12. The liver is the main poison-detoxifying organ in the body. It must break down virtually everything toxic to the body- from metabolic wastes, to insecticide residues, drugs and alcohol industrial and food processing chemicals, etc. Failure of this liver function will usually cause death in twelve to twenty-four hours. The liver uses a relatively small number of enzyme- systems - called Mixed Function Oxidases - to detoxify the 10.000 or more chemicals polluting modern food, air, and water. Ironically, in metabolizing some toxic chemicals through its standard limited repertoire of detoxifying processes, the liver may inadvertently convert a toxic substance into an even more damaging toxin!


13. The liver must dispose of ammonia, an extremely toxic by-product of protein metabolism. The amino acids arginine and orthinine are used by the liver to control ammonia levels.

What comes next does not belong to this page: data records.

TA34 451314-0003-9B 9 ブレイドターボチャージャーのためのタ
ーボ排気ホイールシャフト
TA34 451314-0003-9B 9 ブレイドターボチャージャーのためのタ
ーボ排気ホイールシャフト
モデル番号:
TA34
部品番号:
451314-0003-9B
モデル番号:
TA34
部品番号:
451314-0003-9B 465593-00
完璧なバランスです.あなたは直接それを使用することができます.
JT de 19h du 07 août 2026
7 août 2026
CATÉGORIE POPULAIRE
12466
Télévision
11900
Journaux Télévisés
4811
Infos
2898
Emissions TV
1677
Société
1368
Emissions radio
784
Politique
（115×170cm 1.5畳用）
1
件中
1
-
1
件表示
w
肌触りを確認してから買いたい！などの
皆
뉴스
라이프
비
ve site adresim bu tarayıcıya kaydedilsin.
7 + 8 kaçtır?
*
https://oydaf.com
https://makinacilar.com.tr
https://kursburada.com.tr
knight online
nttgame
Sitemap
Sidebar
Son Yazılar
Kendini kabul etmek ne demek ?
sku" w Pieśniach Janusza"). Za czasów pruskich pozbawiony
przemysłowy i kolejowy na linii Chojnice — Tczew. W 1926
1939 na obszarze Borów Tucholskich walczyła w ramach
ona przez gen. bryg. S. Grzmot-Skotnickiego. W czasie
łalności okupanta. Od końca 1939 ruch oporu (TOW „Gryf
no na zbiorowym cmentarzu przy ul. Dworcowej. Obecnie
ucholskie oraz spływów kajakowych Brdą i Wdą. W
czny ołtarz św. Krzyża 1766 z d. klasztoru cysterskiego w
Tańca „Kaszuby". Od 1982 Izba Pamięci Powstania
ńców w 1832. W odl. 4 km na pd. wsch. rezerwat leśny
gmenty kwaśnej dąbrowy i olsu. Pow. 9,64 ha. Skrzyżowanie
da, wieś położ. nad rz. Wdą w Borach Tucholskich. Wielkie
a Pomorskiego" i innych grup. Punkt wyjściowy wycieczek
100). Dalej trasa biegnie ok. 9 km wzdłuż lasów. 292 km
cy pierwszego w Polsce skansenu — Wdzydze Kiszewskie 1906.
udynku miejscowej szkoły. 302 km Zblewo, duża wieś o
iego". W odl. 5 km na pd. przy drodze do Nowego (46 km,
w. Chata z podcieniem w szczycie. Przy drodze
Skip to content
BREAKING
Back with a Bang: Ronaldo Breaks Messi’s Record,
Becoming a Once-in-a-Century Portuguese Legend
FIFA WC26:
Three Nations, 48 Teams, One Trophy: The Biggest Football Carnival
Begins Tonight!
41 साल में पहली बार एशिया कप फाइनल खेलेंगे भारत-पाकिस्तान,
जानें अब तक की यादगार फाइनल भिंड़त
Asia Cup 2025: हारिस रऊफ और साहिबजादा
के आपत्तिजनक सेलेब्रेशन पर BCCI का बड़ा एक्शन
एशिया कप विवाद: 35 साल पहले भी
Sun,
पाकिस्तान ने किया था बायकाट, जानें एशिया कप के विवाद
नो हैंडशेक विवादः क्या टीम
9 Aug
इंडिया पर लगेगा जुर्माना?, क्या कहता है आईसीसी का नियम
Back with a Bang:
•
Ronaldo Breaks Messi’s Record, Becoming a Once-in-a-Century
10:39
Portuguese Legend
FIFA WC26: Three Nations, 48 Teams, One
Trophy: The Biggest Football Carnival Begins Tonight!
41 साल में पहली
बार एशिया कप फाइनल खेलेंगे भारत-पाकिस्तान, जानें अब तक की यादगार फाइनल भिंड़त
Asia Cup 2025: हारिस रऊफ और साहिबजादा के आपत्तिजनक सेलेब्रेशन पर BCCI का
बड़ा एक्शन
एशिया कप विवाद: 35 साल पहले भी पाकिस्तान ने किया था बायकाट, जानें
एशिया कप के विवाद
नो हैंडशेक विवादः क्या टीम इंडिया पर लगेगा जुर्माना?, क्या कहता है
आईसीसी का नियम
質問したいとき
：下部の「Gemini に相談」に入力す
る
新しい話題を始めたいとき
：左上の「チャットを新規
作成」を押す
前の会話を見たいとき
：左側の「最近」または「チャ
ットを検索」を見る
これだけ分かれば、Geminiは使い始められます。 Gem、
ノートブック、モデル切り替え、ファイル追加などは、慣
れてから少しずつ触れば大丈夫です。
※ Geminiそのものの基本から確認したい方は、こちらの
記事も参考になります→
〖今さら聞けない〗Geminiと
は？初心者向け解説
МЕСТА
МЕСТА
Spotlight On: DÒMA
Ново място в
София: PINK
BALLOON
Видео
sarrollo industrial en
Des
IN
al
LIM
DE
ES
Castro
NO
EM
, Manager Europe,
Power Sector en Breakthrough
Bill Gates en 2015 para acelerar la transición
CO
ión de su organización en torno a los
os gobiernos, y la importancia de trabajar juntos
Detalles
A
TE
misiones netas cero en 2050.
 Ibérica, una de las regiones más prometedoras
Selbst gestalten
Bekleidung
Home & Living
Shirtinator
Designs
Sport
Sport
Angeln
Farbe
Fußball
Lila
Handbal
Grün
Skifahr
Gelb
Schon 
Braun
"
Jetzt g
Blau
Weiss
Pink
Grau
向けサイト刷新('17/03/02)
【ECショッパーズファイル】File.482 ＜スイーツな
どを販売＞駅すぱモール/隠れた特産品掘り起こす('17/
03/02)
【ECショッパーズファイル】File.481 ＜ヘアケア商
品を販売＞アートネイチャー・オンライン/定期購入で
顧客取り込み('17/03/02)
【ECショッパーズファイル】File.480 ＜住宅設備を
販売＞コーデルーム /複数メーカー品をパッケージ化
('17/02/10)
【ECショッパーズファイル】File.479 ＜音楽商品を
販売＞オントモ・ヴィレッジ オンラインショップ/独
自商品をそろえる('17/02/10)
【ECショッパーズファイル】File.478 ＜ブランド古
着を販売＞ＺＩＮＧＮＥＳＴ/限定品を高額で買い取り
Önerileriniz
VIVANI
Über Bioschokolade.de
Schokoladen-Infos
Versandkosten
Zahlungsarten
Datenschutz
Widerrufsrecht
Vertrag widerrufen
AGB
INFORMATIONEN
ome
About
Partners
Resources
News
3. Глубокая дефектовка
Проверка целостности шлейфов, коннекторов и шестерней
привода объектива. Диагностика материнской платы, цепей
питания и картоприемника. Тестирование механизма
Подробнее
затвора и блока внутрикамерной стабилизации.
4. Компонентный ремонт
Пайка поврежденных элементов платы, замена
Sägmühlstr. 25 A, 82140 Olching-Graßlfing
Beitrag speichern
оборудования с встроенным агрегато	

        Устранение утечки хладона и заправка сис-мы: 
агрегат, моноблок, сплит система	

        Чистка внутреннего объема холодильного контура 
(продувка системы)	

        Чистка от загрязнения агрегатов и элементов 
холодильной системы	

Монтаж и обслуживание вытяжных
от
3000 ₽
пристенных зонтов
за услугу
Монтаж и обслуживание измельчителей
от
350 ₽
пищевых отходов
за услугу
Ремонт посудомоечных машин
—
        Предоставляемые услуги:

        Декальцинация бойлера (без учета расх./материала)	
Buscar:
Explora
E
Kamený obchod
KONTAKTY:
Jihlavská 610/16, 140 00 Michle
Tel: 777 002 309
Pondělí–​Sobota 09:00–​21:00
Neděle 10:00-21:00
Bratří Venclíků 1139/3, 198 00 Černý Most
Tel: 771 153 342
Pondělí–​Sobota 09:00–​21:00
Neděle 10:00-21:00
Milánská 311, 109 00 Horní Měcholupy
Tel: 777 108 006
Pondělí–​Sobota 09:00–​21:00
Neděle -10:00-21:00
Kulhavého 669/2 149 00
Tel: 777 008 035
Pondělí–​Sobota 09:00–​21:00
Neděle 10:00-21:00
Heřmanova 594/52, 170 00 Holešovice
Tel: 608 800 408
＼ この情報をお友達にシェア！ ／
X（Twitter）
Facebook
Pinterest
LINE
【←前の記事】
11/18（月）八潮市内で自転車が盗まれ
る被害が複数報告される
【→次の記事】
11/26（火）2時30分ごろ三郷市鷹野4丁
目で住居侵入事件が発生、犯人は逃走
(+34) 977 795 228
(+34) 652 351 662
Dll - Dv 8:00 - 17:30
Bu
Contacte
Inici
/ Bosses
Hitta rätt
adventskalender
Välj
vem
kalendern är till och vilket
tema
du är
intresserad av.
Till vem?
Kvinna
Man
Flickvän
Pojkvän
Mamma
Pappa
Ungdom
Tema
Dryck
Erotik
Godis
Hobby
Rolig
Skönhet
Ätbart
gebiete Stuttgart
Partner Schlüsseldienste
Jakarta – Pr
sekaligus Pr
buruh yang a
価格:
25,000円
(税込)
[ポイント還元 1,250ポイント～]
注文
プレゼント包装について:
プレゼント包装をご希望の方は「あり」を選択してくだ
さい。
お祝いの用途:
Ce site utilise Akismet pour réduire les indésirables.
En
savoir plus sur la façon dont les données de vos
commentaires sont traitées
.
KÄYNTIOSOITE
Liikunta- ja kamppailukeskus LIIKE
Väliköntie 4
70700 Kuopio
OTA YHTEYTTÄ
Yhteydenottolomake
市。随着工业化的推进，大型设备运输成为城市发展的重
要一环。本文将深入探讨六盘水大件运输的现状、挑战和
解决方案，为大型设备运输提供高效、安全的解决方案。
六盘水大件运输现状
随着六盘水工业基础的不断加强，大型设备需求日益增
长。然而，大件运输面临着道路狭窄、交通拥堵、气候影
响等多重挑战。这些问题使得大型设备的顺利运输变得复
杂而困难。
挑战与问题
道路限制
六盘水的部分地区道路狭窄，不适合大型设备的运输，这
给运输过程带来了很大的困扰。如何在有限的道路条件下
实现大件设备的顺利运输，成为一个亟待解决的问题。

Ammonia can cause brain irritation and even death, at surprisingly low levels.


14. The liver is the main organ for breaking down hormones after they have served their messenger function to their target cells. For example, if the liver does nor break down insulin quickly enough, hypoglycaemia results as the still circulating insulin continues to lower blood sugar. If the liver does not metabolize estrogens properly, PMS will result. Failure to dispose of adrenaline (the fight or flight hormone) after it has outlived its usefulness may lead to chronic irritability and temper explosions.

This brief review, which has not even touched on other key liver functions, such as immune functions and blood clotting protein manufacture, should make clear the central role of the liver in promoting optimal cellular nutrition.

A brief survey of mild liver dysfunction symptoms sounds like a description of normal modern life. These might include chronic fatigue and feeling tired after meals. Depression, mood instability, and irrational anger and temper flare-ups may be liver related. PMS symptoms, including breast soreness and sensitivity, depression, hypoglycaemia and irritability, may be liver related. Morton Biskind, M.D., published several articles in endocrinology journals in the early 1940's linking PMS to a B-vitamin and protein deficient liver's difficulty in de-activating estrogens. Nausea, dietary fat intolerance, foul smelling gas, swollen belly, loss of appetite, constipation and diarrhoea are some of the digestive toxic-liver symptoms. Aching joints and muscles, sore feet, psoriasis, and slow wound healing are common dysfunction symptoms. Headaches (especially behind the eyes,) insomnia, difficulty awakening, poor memory, and difficulty concentrating are possible brain liver symptoms.